O culto à padronização corporal no Brasil
Enviada em 17/10/2017
A valorização do corpo se tornou o imperativo do viver contemporâneo. Visto pelos meios de comunicação como algo que pode ser manipulado ou modificado, esse vem se tornando um dos polos mais profundos dos desejos humanos e, consequentemente, uma fonte inesgotável de investimento e lucro.

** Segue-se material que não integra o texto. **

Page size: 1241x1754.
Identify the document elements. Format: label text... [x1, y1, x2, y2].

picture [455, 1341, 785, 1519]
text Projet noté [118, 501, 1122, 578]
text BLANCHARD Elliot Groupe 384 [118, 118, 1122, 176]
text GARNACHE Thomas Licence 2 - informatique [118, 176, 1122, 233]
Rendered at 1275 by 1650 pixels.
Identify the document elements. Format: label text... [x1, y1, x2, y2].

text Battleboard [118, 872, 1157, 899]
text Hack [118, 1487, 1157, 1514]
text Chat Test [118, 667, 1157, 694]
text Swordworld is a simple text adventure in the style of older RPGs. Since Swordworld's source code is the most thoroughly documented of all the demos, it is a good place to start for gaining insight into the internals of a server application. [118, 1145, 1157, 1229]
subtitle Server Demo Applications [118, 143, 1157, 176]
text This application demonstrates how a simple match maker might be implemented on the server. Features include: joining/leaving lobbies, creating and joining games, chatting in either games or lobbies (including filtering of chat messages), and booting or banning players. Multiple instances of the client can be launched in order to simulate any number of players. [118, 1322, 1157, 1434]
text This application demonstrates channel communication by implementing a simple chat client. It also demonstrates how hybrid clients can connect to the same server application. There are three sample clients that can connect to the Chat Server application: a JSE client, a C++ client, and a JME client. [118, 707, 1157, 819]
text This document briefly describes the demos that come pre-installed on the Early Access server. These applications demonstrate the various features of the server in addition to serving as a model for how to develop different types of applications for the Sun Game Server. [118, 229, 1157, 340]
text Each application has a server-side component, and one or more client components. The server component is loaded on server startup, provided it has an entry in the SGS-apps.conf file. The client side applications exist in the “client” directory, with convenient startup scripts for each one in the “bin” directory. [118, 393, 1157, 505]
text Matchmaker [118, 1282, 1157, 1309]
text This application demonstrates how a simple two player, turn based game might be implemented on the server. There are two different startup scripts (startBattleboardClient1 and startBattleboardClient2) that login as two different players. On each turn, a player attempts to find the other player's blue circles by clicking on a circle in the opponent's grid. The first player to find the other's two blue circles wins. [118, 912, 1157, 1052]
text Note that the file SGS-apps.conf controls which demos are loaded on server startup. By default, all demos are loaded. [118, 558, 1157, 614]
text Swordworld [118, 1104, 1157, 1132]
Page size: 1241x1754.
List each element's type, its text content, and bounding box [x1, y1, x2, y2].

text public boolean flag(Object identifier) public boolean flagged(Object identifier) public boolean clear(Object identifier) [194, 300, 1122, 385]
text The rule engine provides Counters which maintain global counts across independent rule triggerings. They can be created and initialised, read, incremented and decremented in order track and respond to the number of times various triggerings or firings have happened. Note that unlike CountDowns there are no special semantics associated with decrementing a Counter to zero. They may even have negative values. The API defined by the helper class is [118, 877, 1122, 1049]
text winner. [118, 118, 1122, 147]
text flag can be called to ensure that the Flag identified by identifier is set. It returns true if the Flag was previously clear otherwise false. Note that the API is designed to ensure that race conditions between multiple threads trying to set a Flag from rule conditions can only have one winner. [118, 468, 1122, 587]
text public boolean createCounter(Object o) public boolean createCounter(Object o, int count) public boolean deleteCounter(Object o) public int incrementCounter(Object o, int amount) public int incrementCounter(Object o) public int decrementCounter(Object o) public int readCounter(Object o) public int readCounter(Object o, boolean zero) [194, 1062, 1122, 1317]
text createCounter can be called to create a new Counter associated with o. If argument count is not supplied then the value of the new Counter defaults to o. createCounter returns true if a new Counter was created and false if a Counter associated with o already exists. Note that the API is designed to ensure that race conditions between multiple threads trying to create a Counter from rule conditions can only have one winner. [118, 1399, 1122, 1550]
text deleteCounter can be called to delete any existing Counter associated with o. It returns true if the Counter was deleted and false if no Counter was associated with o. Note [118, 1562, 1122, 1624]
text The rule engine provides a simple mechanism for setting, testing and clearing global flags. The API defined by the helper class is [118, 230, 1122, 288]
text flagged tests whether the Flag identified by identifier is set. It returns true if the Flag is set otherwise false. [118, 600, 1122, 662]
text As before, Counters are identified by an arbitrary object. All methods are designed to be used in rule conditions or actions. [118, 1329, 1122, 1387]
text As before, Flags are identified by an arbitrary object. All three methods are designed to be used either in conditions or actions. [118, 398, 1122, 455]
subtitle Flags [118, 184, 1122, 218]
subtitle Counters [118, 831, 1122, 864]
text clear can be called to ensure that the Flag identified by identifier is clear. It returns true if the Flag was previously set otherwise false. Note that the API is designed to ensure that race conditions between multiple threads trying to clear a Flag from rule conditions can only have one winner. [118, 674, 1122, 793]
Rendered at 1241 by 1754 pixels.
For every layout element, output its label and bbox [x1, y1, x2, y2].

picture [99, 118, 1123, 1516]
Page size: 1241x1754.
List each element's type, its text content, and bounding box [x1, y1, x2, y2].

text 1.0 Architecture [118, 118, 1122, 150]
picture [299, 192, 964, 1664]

Mediante ao fácil acesso a diversos recursos ligados à boa forma, o corpo tornou-se um laboratório no qual se redesenha a condição humana, que deve estar sempre a serviço da perfeição, mesmo que essa simbolize uma negação da saúde a uma submissão a padrões irreais.
Um dos principais promotores do culto ao corpo são os veículos midiáticos.Valendo-se da imagem de celebridades, eles estipulam padrões corporais inalcançáveis a serem intransigentemente seguidos, colocando a magreza extrema, a beleza euro-ocidental e a juventude eterna como os objetivos fundamentais homem contemporâneo. Além disso, esses vinculam a imagem do corpo supostamente perfeito como o caminho único para a obtenção de sucesso e felicidade, condenando aqueles que não se adequam à esse padrão ao fracasso, contribuindo, dessa forma, para o enraizamento do preconceito e para o aumento da incidência de distúrbios alimentares, como bulimia e anorexia.
.Valendo-se dessa busca incessante ,a indústria financeira passou a utilizar o corpo como fonte inesgotável de lucro. Assim, ela bombardeia a vida cotidiana com cosméticos supostamente milagrosos, produtos “lights” e fórmulas mágicas para o emagrecimento, que podem apresentar riscos a saúde humana. Segundo o sociólogo Zygmunt Bauman, essa obsessão se explica em função da intolerância ao sofrimento e à espera, que faz com o que o homem procure soluções rápidas para seus problemas, esperando que essas possam ser compradas em lojas. O aumento da realizações de procedimentos cirúrgicos arriscados é um retrato de uma sociedade imediatista que se submete a intervenções corporais em nome da ascensão social, relegando a saúde a segundo plano e discriminando aqueles que não se adequam aos padrões irreais e inalcançáveis ordenados pelo viver cotidiano.
Portanto, diante da ameaça que o culto ao corpo apresenta para saúde e a integridade humana, o o Ministério da Saúde pode promover campanhas acerca da importância da valorização da saúde acima de quaisquer padrões impostos a serem vinculadas nos meios de comunicação social. Além disso, esse também pode oferecer assistência médica e psicológica a pessoas que sofrem de distúrbios alimentares ou de transtornos metabólicos. Ademais, O Conselho Nacional de Autorregulamentação Publicitária (CONAR) deverá regular propagandas que incitem a adoção de padrões estéticos com maior rigidez, promovendo a diversidade de aparências. Posto isso, será possível mitigar a busca desmedida e exacerbada pela perfeição corporal.